Öte yandan genetik biliminin gelişmesi ve böylece üreme ve kalıtım mekanizmalarının bilimsel olarak açıklanması, kadının üremedeki rolüne ilişkin bazı haksız anlayışların (örneğin erkek çocuk doğurmamasının kadının “eksikliği” olduğu düşüncesinin) çürütülmesini sağladı. Bu gelişme, kadınların sık olarak yaşadıkları bir eziklik düşüncesinden kurtulmalarını imkân verdi.

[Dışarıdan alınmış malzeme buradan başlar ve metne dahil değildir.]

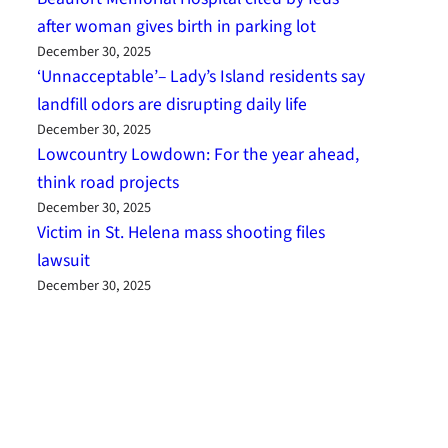
after woman gives birth in parking lot
December 30, 2025
‘Unnacceptable’– Lady’s Island residents say
landfill odors are disrupting daily life
December 30, 2025
Lowcountry Lowdown: For the year ahead,
think road projects
December 30, 2025
Victim in St. Helena mass shooting files
lawsuit
December 30, 2025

Kadın özgürlüklerinin elde edilmesinin önemli bir boyutu da elbette kadınların temel ve eşit insan haklarını elde etmek için yürüttükleri siyasi mücadelelerdir. Bu mücadele Fransız devrimiyle önem kazandı ve kadınlar özgürlükleri için ideolojik ve siyasi çalışmalar yapmaya başladılar.

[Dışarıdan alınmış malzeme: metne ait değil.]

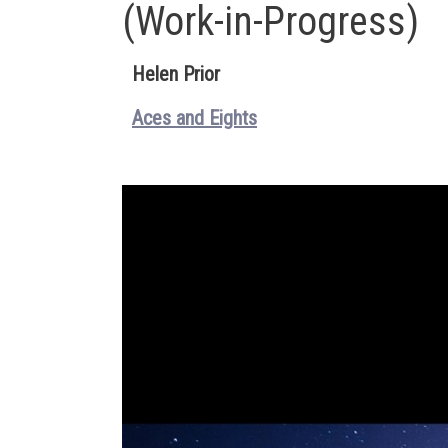
(Work-in-Progress)
Helen Prior
Aces and Eights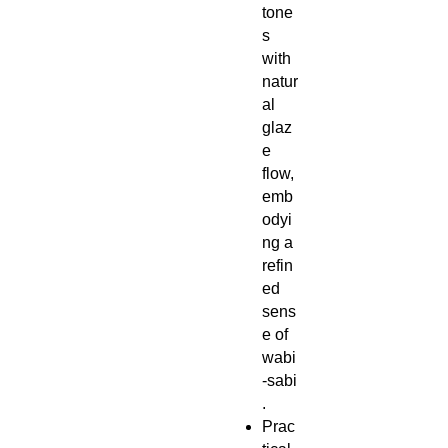
tone
s
with
natur
al
glaz
e
flow,
emb
odyi
ng a
refin
ed
sens
e of
wabi
‑sabi
.
Prac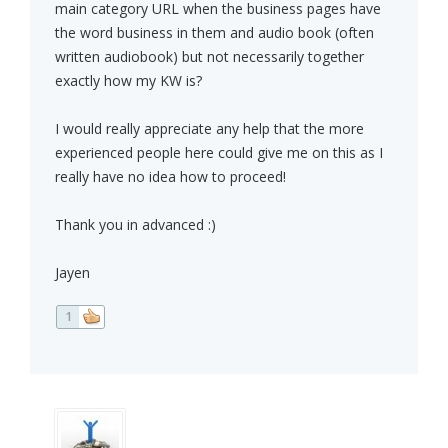
main category URL when the business pages have
the word business in them and audio book (often
written audiobook) but not necessarily together
exactly how my KW is?
I would really appreciate any help that the more
experienced people here could give me on this as I
really have no idea how to proceed!
Thank you in advanced :)
Jayen
1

Fransız düşünürü Condorcet devrimde kadınların özgürlüğünü savunmuştu. Condorcet 1790 yılında kaleme aldığı, Kadınlara Yurttaşlık Hakkı Verilmesi Üzerine adlı denemesinde, kadınların doğuştan gelen yetersizlikleriyle ilgili bütün iddiaları reddediyordu. Oyun yazarı Olympe de Gouges da, bir kadın aktivist olarak 1791 yılında “Kadın ve Kadın Yurttaş Hakları Bildirisi” başlığıyla kadınların özgürlüğü için 17 maddelik bir manifesto yayınladı. “Kadına giyotine gitme hakkı tanınıyorsa, kürsüye çıkma hakkı da tanınmalıdır” ünlü sözü ona aittir. Bu bildiri İngiltere’de de etkili oldu ve 1792’de Mary Wollstonecraft, Kadın Haklarının Bir Savunusu adlı kitabı yayınladı. Wollstonecraft eserinde, kadınların yalnızca erkekleri hoşnut etmek için yaratıldıkları düşüncesine karşı çıkıyor, kadının eğitimde, iş hayatında ve siyasette erkeklerle bir görülmesini ve aynı ahlak ölçütleriyle yargılanmasını istiyordu.

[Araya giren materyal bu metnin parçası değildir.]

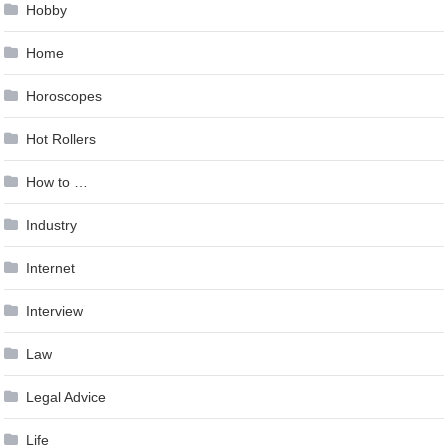
Hobby
Home
Horoscopes
Hot Rollers
How to …
Industry
Internet
Interview
Law
Legal Advice
Life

Daha sonraki yıllarda da kadınların siyasi haklar ve oy hakkı elde etme mücadelesi yaygınlaşarak sürdü. Ulusal seçimlerde ilk defa kadınlar 1893 yılında Yeni Zelanda’da oy kullandılar.
1952 yılında Kadınların Siyasal Hakları Sözleşmesi, Birleşmiş Milletler Kongresi’nde kabul edildi ve 1954’te de yürürlüğe girdi. Bu sözleşmede kadınların bütün seçimlerde erkeklerle eşit koşullar altında oy kullanma, seçilme ve kamu hizmetlerine girme hakları düzenlenmiştir.
Kadınlar özgürlük yolundaki büyük yürüyüşlerini sürdürüyorlar. Bu yürüyüşün kesin zaferle sonuçlanması için erkek egemen kültürün toplumdaki etkisinin yok edilmesi ve kadınların bedenlerine sahip çıkma ve her konuda iradelerini kullanma özgürlüklerini tam olarak kazanmaları gerekir.
Kadınların özgürlük dereceleri, toplumların da genel özgürlük düzeyini gösterir.